Мама мне рассказывала: на уроках истории в 1920-е годы в Новгороде, где она жила в детстве, их, советских детей, учили, что Петр Первый был горьким пьяницей и болел сифилисом. Этим ограничивалась его историческая роль. Я запомнил это на всю жизнь.
Долгое время, учась в советской школе, я не знал, что московский Кремль построен по проектам итальянских архитекторов. Это знание считалось неприличным. В советской школе мы твердо знали, что многовековое татаро-монгольское иго было бедой средневековой России. Сейчас это знание тонет в тумане сомнений. Хитрый средневековый коллаборационизм или реальная вражда? Теперь же становится неприличным говорить о ГУЛАГе и сталинском терроре. Непатриотично! Государственные интересы снова важнее человеческой личности. Но так ли это? Для кого что важнее?
Еще в брежневские годы, живя в семье советского посла, я понял, что лодка истории перевернулась. В сталинские времена все служили делу коммунизма. Выбора не было. Когда после смерти Сталина страх несколько рассеялся, советская элита заставила коммунизм служить себе. Втихаря, конечно. Вожди учили народ служить коммунизму, а сами балдели на богатых дачах в Крыму, пользуясь всеми привилегиями номенклатуры.
Теперь под другими знаменами, под парами «русского мира», народ призван самоотверженно служить государству, а новые элиты служат, прежде всего, самим себе. Этическое противоречие в форме метафоры перевернутой лодки тормозит любое движение к постижению русской истории.

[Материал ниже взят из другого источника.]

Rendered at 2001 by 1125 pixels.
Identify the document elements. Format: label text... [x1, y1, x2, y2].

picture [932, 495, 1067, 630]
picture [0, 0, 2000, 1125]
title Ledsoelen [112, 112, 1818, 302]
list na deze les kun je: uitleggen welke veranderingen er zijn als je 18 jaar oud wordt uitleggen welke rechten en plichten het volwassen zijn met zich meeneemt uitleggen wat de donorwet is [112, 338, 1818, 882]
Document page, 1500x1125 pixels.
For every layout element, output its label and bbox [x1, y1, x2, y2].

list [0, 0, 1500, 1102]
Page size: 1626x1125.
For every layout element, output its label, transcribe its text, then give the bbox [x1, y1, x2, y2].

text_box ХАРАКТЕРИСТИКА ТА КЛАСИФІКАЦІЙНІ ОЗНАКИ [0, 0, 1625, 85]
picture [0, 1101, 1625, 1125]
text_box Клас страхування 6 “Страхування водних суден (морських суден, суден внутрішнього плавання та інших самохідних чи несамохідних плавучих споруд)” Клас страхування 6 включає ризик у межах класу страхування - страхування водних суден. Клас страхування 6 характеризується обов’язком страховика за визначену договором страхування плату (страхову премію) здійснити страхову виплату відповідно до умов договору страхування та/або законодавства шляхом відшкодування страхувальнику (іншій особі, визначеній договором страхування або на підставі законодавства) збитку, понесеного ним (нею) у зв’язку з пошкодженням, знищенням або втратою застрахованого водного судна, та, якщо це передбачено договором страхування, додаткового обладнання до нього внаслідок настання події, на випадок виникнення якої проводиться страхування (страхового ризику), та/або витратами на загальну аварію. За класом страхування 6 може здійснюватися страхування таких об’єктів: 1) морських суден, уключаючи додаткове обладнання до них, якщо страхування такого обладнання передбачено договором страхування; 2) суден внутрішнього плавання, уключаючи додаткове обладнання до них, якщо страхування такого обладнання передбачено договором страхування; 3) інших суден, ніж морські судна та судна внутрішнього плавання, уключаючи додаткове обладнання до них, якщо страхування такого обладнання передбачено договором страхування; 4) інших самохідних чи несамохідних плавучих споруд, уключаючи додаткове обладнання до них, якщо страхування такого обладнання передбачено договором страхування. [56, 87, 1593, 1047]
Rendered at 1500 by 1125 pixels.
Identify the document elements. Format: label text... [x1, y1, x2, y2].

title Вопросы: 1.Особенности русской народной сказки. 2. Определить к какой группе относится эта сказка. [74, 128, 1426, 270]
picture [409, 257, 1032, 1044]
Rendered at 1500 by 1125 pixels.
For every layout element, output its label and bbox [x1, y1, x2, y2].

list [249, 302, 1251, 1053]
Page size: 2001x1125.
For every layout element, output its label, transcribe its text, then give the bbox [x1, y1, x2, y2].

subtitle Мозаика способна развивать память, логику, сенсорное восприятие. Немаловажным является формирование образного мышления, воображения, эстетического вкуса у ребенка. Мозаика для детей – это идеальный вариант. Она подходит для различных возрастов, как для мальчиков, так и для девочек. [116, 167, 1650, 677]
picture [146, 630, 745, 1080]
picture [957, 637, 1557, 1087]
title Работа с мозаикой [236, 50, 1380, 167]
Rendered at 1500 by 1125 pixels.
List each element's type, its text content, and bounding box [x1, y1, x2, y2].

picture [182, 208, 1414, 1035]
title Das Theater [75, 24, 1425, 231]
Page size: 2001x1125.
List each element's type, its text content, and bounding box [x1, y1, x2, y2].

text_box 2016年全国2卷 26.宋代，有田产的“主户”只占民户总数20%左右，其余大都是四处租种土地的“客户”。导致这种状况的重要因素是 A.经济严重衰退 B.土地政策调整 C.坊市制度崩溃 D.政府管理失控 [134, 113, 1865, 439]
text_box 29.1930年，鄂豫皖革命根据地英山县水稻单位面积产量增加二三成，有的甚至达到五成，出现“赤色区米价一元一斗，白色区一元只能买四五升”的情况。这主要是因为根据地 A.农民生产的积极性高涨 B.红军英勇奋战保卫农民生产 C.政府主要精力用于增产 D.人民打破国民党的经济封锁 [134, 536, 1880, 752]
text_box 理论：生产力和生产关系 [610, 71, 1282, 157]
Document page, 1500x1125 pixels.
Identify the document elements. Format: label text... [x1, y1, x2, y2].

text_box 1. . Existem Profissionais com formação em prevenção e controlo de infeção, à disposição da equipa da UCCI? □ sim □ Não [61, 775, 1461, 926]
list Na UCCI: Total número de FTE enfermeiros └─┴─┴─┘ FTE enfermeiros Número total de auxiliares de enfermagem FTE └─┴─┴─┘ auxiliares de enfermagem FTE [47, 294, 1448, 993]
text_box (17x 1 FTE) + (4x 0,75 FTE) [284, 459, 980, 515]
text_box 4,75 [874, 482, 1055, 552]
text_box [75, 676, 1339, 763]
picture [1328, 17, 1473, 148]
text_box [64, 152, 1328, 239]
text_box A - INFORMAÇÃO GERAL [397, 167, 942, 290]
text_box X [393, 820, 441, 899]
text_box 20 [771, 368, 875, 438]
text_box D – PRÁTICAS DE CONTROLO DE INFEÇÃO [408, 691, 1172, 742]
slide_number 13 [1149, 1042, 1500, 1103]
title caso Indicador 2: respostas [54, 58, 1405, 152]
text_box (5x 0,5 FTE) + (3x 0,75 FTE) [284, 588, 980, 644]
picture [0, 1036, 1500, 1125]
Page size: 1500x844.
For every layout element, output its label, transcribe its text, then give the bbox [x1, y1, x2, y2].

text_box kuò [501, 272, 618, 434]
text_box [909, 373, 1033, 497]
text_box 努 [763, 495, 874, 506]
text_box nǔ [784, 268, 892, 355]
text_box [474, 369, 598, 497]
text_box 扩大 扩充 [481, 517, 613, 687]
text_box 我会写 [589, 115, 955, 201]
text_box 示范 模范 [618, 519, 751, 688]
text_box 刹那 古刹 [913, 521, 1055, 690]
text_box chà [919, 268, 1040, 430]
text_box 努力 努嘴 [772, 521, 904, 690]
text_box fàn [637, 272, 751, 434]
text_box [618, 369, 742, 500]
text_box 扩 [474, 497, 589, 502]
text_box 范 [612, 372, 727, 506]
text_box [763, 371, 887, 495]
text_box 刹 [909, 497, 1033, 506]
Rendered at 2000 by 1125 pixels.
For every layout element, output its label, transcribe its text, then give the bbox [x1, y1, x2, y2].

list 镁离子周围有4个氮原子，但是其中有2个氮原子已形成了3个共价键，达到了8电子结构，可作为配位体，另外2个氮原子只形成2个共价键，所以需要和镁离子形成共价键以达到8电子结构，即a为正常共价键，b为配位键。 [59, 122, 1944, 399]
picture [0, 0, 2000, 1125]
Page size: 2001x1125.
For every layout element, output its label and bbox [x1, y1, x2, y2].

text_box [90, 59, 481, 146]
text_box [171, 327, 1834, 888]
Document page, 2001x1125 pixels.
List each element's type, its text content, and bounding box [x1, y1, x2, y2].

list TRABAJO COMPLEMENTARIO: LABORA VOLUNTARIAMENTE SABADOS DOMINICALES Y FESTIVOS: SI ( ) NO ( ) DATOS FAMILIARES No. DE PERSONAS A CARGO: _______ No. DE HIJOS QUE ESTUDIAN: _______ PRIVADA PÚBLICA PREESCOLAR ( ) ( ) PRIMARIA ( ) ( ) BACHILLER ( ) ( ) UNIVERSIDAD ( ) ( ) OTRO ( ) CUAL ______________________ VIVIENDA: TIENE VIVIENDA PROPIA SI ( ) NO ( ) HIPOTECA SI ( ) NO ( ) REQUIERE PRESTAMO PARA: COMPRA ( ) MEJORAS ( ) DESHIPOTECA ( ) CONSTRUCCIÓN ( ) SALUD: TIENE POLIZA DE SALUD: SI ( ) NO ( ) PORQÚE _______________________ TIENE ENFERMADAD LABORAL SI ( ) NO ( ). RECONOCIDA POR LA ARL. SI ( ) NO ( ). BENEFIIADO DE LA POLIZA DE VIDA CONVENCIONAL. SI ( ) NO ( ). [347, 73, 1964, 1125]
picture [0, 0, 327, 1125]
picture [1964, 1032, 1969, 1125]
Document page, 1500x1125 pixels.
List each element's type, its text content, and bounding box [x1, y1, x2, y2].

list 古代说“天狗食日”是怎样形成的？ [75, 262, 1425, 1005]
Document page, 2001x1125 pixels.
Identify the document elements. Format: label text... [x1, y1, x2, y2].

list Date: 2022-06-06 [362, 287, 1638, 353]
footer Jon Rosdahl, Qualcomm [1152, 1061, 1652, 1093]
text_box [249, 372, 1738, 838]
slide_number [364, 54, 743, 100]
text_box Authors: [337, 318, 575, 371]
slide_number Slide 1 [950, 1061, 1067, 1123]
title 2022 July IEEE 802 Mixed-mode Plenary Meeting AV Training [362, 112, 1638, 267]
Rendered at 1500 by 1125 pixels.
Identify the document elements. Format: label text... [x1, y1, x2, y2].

Русская история еще не написана. Скорее всего, ее и не напишут. А зачем писать, если она неудобна для всех? Помимо элиты — и для интеллигентов (или их имитаторов) всех мастей: потомков славянофилов и почвенников, западников, державников… Историческая правда опровергнет построения противоположных лагерей: от Чаадаева до Мединского.
Новые учебники замалчивания истории
В России история — не наука, а наступательное или, в меньшей степени, оборонительное оружие. В этих боях рассеиваются смыслы, распадаются молекулы универсальных ценностей. Есть прекрасные тома русской истории. Тома Карамзина: читаешь и любуешься стилем. Но когда все это превращается в канон целесообразности романовского самодержавия… А если выступить против, как Чаадаев?
Российская история порой раскаляется, как сковородка, притронуться к ней страшно. А иногда она напоминает классную даму, которая страдает от потери памяти. Каждое утро придумывает заново автобиографию: где родилась? где училась? кого любила и кого ненавидела? Хочет выглядеть как можно более благообразно, ищет покровителя, а покровитель пользуется ее амнезией.
Русская история не превратилась в аналитической нарратив. Она — парад характеров, она закружилась в ритме волшебной сказки. Она не желает, чтобы ее расколдовывали и прячет концы. Она равнодушна к своим историческим корням и продолжает истреблять их, как Сталин истреблял старую гвардию коммунистов. Отсечение правды самопроизвольно на разных уровнях: и в разрушении памятников культуры, и в замалчивании ужасов репрессий.
Сказка тоже может быть страшной, но там особенный, формообразующий страх. Роли навсегда распределены. Вот царь, а вот Иванушка-дурачок. В сказке русской истории меняются не роли, а исполнители ролей. Одни — «наши», другие — чужие. Одни — спасители, другие — колдуны.
Жестокость царя никак не оправдывается, потому что она естественна в силу его безнаказанности. Бесправие рядовых героев сказки уничтожает экономическую мотивацию их деятельности. Иван-дурак побеждает своих бездарных трудоголиков-братьев, угадав сюжет сказки и уйдя в пожизненную несознанку. Повсюду оборотни. Красавицы Аленушки сотрудничают с Бабой-Ягой, но тут же спасаются от ее козней. Амбивалентен образ зла и добра одновременно.
Ой как все запутано!.. А, по-моему, яснее ясного. Философию волшебной сказки с трудом усваивает иностранный наблюдатель русского мира. Европа — это аналитический исторический нарратив со своими бедами и победами, в отличие от синкретического вязкого дискурса сказки.
Но все равно невыносимо, когда при ремонтных раскопках центра Москвы попутно уничтожается ее археология. И еще невыносимее, что вновь утюжится беспощадный масштаб сталинских репрессий, не давая надежды на историческое покаяние, оказавшееся в свое время целебным для Германии.